Health and Safety


Health and Safety of Spray Foam Insulation

Spray foam insulation, or SPF, has been used regularly in both residential and commercial buildings since the 1970s, so we now have more than thirty years of performance data and scientific testing to analyze when determining the health and safety of this material. As a result, experts agree spray foam is safe and chemically inert if it is:

  1. Properly applied
  2. Once fully cured

Proper Spray Foam Application

With spray foam—as with many engineered construction materials—it’s important to do your research, find a reputable manufacturer and products, and use only a qualified, trained, and certified applicator. An experienced professional knows how to take the right precautions so the installation process is safe, done properly, and the spray foam cures thoroughly before anyone without PPE inhabits the space.

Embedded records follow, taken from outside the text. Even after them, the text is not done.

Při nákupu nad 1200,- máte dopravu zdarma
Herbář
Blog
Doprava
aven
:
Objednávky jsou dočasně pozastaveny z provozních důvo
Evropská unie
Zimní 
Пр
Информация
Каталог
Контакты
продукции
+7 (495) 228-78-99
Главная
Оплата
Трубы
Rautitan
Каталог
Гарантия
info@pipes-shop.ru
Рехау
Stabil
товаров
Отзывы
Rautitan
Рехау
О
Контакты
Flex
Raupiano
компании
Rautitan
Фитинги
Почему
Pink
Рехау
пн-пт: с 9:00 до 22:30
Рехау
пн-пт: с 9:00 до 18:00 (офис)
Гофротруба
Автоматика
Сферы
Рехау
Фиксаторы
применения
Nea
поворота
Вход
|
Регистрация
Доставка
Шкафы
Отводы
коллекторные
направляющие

Spray foam—more formally called spray polyurethane foam (SPF)—contains isocyanates, which are released during the exothermic reaction stage of application. Isocyanates have a low level of toxicity until the curing process is fully complete. Improper exposure to isocyanates can cause irritation to the eyes, gastrointestinal tract and respiratory tract. Direct skin contact can cause inflammation, and long-term exposure can cause asthma.

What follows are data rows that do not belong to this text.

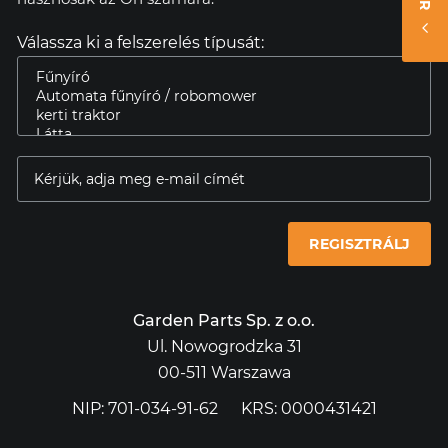
Válassza ki a felszerelés típusát:
REGISZTRÁLJ
Garden Parts Sp. z o.o.
Ul. Nowogrodzka 31
00-511 Warszawa
NIP: 701-034-91-62
KRS: 0000431421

For these reasons, spray foam installers and other workers in the area during spray foam installation must wear the proper personalized protective equipment (PPE):

  • NIOSH-approved full-mask, or air purifiying respiratory protection
  • Chemical resistant disposable protective coverall with hood that ensures no skin is exposed
  • If working with chemicals and there is a chance they may be splashed wear impermeable protective clothing (e.g., PVC, polyethylene)
  • Fabric gloves fully coated with nitrile, neoprene, butyl, or PVC. Or cotton gloves over nitrile gloves may be used
  • Disposable over-boots with skid-resistant soles
  • Chemical resistant eye and skin protection

In addition, the workspace must be properly ventilated.

Choose Your Product Carefully

A high-quality spray foam brand will provide explicit technical instructions on how to apply and the curing time and process of their products. The curing process is unique to each specific brand, so the applicator should never deviate from the manufacturer’s specific recommendations and technical data. In addition, there can be deviations in the curing process in varying environments, depending on factors like humidity level and temperature. It is best to err on the side of too long instead of too short a time.

As a general estimate, the curing process usually takes from 24-72 hours, during which time SPF’s exothermic reaction is occurring, and proper ventilation, PPE, and safety precautions are mandatory. During this curing time, the space is uninhabitable.

Not D.I.Y.

It bears repeating that spray foam is not a D.I.Y. product. It should only be applied by qualified, trained, and certified applicators familiar with the brand they are applying. If application is done improperly or by an inexperienced applicator, too much SPF foam could result in uncured particles that linger beyond the normal curing time. In this situation, the uncured particles would continue to release gas and cause the space to be uninhabitable until remediated. Untrained applicators may also begin trimming/shaving before the foam is full cured gases will be released while exothermic reaction is still in process.

Trained applicators never vary the manufacturer’s suggested curing time. No human contact or habitation of the space is allowed before curing is complete. We strongly recommend choosing only trained and certified contractors to apply spray foam insulation.

SPF doesn’t contain ozone-depleting substances, and once it’s fully cured, it does not release toxic gases or leach harmful chemicals. With proper application by a qualified professional, spray foam is safe and can actually contribute to the “health” of a building by helping to prevent mold growth and contributing to the air quality of the building over its lifetime.